> _Description of the task_:
Drop every image, then reproduce the data exactly as given.

(Document understanding data)
---
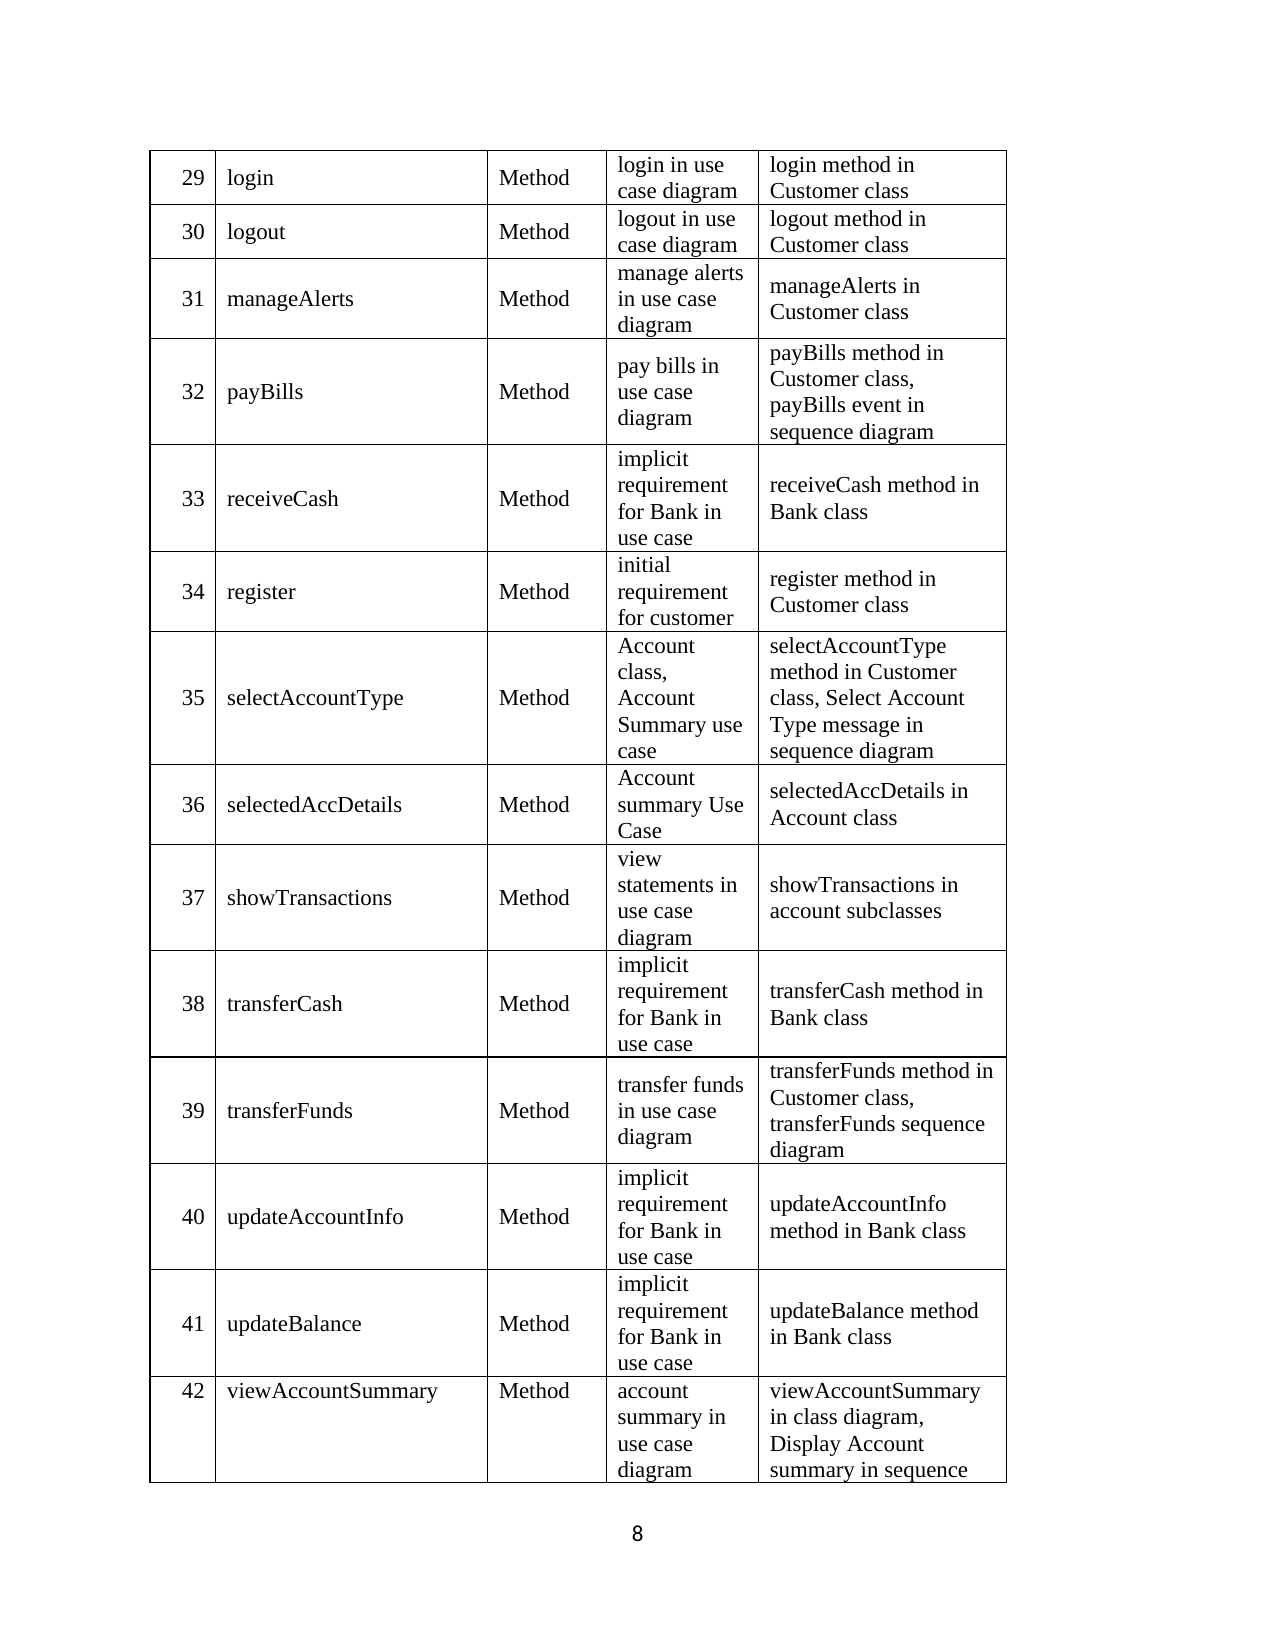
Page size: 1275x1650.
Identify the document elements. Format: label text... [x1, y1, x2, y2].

table_cell register method in Customer class [759, 552, 1006, 631]
table_cell logout in use case diagram [607, 205, 758, 257]
table_cell 37 [151, 845, 215, 950]
table_cell 35 [151, 632, 215, 763]
table_cell login [216, 151, 487, 204]
table_cell view statements in use case diagram [607, 845, 758, 950]
table_cell Method [488, 1377, 606, 1482]
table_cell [759, 1377, 1006, 1482]
table_cell manageAlerts [216, 259, 487, 338]
table_cell Method [488, 259, 606, 338]
table_cell 41 [151, 1270, 215, 1376]
table_cell 39 [151, 1058, 215, 1163]
table_cell implicit requirement for Bank in use case [607, 951, 758, 1056]
table_cell pay bills in use case diagram [607, 339, 758, 444]
table_cell updateBalance [216, 1270, 487, 1376]
table_cell 30 [151, 205, 215, 257]
table_cell logout method in Customer class [759, 205, 1006, 257]
table_cell updateBalance method in Bank class [759, 1270, 1006, 1376]
table_cell initial requirement for customer [607, 552, 758, 631]
table_cell showTransactions in account subclasses [759, 845, 1006, 950]
table_cell logout [216, 205, 487, 257]
table_cell manageAlerts in Customer class [759, 259, 1006, 338]
table_cell payBills [216, 339, 487, 444]
table_cell Method [488, 1058, 606, 1163]
table_cell Method [488, 205, 606, 257]
table_cell receiveCash method in Bank class [759, 445, 1006, 551]
table_cell Method [488, 1270, 606, 1376]
table_cell implicit requirement for Bank in use case [607, 1164, 758, 1269]
table_cell 40 [151, 1164, 215, 1269]
table_cell Method [488, 845, 606, 950]
table_cell Method [488, 445, 606, 551]
table_cell showTransactions [216, 845, 487, 950]
table_cell selectAccountType [216, 632, 487, 763]
table_cell register [216, 552, 487, 631]
table_cell selectedAccDetails [216, 765, 487, 843]
table_cell Method [488, 1164, 606, 1269]
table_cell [607, 1377, 758, 1482]
table_cell Method [488, 552, 606, 631]
table_cell transferCash [216, 951, 487, 1056]
table_cell Method [488, 632, 606, 763]
table_cell login in use case diagram [607, 151, 758, 204]
table_cell login method in Customer class [759, 151, 1006, 204]
table_cell updateAccountInfo method in Bank class [759, 1164, 1006, 1269]
table_cell selectedAccDetails in Account class [759, 765, 1006, 843]
table_cell 42 [151, 1377, 215, 1482]
table_cell implicit requirement for Bank in use case [607, 1270, 758, 1376]
table_cell 38 [151, 951, 215, 1056]
table_cell 32 [151, 339, 215, 444]
table_cell Account class, Account Summary use case [607, 632, 758, 763]
table_cell 31 [151, 259, 215, 338]
table_cell payBills method in Customer class, payBills event in sequence diagram [759, 339, 1006, 444]
table_cell Method [488, 951, 606, 1056]
table_cell Method [488, 339, 606, 444]
table_cell updateAccountInfo [216, 1164, 487, 1269]
table_cell 36 [151, 765, 215, 843]
table_cell Method [488, 765, 606, 843]
table_cell 33 [151, 445, 215, 551]
table_cell Account summary Use Case [607, 765, 758, 843]
table_cell transfer funds in use case diagram [607, 1058, 758, 1163]
table_cell 34 [151, 552, 215, 631]
table_cell manage alerts in use case diagram [607, 259, 758, 338]
table_cell selectAccountType method in Customer class, Select Account Type message in sequence diagram [759, 632, 1006, 763]
table_cell receiveCash [216, 445, 487, 551]
table_cell implicit requirement for Bank in use case [607, 445, 758, 551]
table_cell transferFunds [216, 1058, 487, 1163]
table_cell transferCash method in Bank class [759, 951, 1006, 1056]
table_cell viewAccountSummary [216, 1377, 487, 1482]
table_cell Method [488, 151, 606, 204]
table_cell transferFunds method in Customer class, transferFunds sequence diagram [759, 1058, 1006, 1163]
table_cell 29 [151, 151, 215, 204]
---
> _Written answer_:
Page size: 1275x1650.
Identify the document elements. Format: label text... [x1, y1, x2, y2].

table_cell register method in Customer class [759, 552, 1006, 631]
table_cell logout in use case diagram [607, 205, 758, 257]
table_cell 37 [151, 845, 215, 950]
table_cell 35 [151, 632, 215, 763]
table_cell login [216, 151, 487, 204]
table_cell view statements in use case diagram [607, 845, 758, 950]
table_cell Method [488, 1377, 606, 1482]
table_cell [759, 1377, 1006, 1482]
table_cell manageAlerts [216, 259, 487, 338]
table_cell Method [488, 259, 606, 338]
table_cell 41 [151, 1270, 215, 1376]
table_cell 39 [151, 1058, 215, 1163]
table_cell implicit requirement for Bank in use case [607, 951, 758, 1056]
table_cell pay bills in use case diagram [607, 339, 758, 444]
table_cell updateBalance [216, 1270, 487, 1376]
table_cell 30 [151, 205, 215, 257]
table_cell logout method in Customer class [759, 205, 1006, 257]
table_cell updateBalance method in Bank class [759, 1270, 1006, 1376]
table_cell initial requirement for customer [607, 552, 758, 631]
table_cell showTransactions in account subclasses [759, 845, 1006, 950]
table_cell logout [216, 205, 487, 257]
table_cell manageAlerts in Customer class [759, 259, 1006, 338]
table_cell payBills [216, 339, 487, 444]
table_cell Method [488, 1058, 606, 1163]
table_cell Method [488, 205, 606, 257]
table_cell receiveCash method in Bank class [759, 445, 1006, 551]
table_cell Method [488, 1270, 606, 1376]
table_cell implicit requirement for Bank in use case [607, 1164, 758, 1269]
table_cell 40 [151, 1164, 215, 1269]
table_cell Method [488, 845, 606, 950]
table_cell Method [488, 445, 606, 551]
table_cell showTransactions [216, 845, 487, 950]
table_cell selectAccountType [216, 632, 487, 763]
table_cell register [216, 552, 487, 631]
table_cell selectedAccDetails [216, 765, 487, 843]
table_cell Method [488, 1164, 606, 1269]
table_cell [607, 1377, 758, 1482]
table_cell Method [488, 552, 606, 631]
table_cell transferCash [216, 951, 487, 1056]
table_cell Method [488, 632, 606, 763]
table_cell login in use case diagram [607, 151, 758, 204]
table_cell login method in Customer class [759, 151, 1006, 204]
table_cell updateAccountInfo method in Bank class [759, 1164, 1006, 1269]
table_cell selectedAccDetails in Account class [759, 765, 1006, 843]
table_cell 42 [151, 1377, 215, 1482]
table_cell implicit requirement for Bank in use case [607, 1270, 758, 1376]
table_cell 38 [151, 951, 215, 1056]
table_cell 32 [151, 339, 215, 444]
table_cell Account class, Account Summary use case [607, 632, 758, 763]
table_cell 31 [151, 259, 215, 338]
table_cell payBills method in Customer class, payBills event in sequence diagram [759, 339, 1006, 444]
table_cell Method [488, 951, 606, 1056]
table_cell Method [488, 339, 606, 444]
table_cell updateAccountInfo [216, 1164, 487, 1269]
table_cell 36 [151, 765, 215, 843]
table_cell Method [488, 765, 606, 843]
table_cell 33 [151, 445, 215, 551]
table_cell Account summary Use Case [607, 765, 758, 843]
table_cell transfer funds in use case diagram [607, 1058, 758, 1163]
table_cell 34 [151, 552, 215, 631]
table_cell manage alerts in use case diagram [607, 259, 758, 338]
table_cell selectAccountType method in Customer class, Select Account Type message in sequence diagram [759, 632, 1006, 763]
table_cell receiveCash [216, 445, 487, 551]
table_cell implicit requirement for Bank in use case [607, 445, 758, 551]
table_cell transferFunds [216, 1058, 487, 1163]
table_cell transferCash method in Bank class [759, 951, 1006, 1056]
table_cell viewAccountSummary [216, 1377, 487, 1482]
table_cell Method [488, 151, 606, 204]
table_cell transferFunds method in Customer class, transferFunds sequence diagram [759, 1058, 1006, 1163]
table_cell 29 [151, 151, 215, 204]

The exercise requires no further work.